In children with conduct problems, high levels of callous-unemotional traits are associated with amygdala hypoactivity to consciously perceived fear, while low levels of callous-unemotional traits may be associated with amygdala hyperactivity. Behavioral data suggest that fear processing deficits in children with high callous-unemotional traits may extend to stimuli presented below conscious awareness (preattentively). The authors investigated the neural basis of this effect.

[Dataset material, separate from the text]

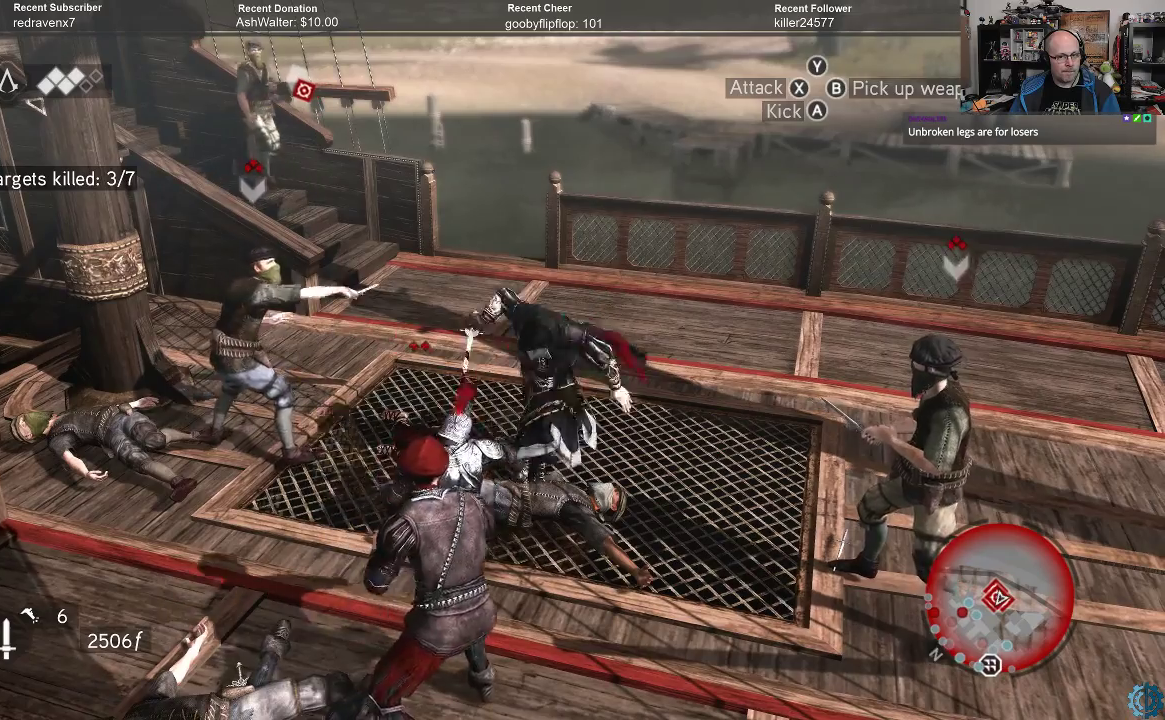
{"buttons": [], "left_stick": "down", "right_stick": "center", "events": [[33, "left_stick", "down"], [200, "B", "down"], [267, "B", "up"]]}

Amygdala involvement was predicted on the basis of its role in preattentive affective processing in healthy adults and its dysfunction in previous studies of conduct problems.Functional MRI was used to measure neural responses to fearful and calm faces presented preattentively (for 17 ms followed by backward masking) in boys with conduct problems and high callous-unemotional traits (N=15), conduct problems and low callous-unemotional traits (N=15), and typically developing comparison boys (N=16). Amygdala response to fearful and calm faces was predicted to differentiate groups, with the greatest response in boys with conduct problems and low callous-unemotional traits and the lowest in boys with conduct problems and high callous-unemotional traits.In the right amygdala, a greater amygdala response was seen in boys with conduct problems and low callous-unemotional traits than in those with high callous-unemotional traits. The findings were not explained by symptom levels of conduct disorder, attention-deficit hyperactivity disorder, anxiety, or depression.These data demonstrate differential amygdala activity to preattentively presented fear in children with conduct problems grouped by callous-unemotional traits, with high levels associated with lower amygdala reactivity. The study's findings complement increasing evidence suggesting that callous-unemotional traits are an important specifier in the classification of children with conduct problems.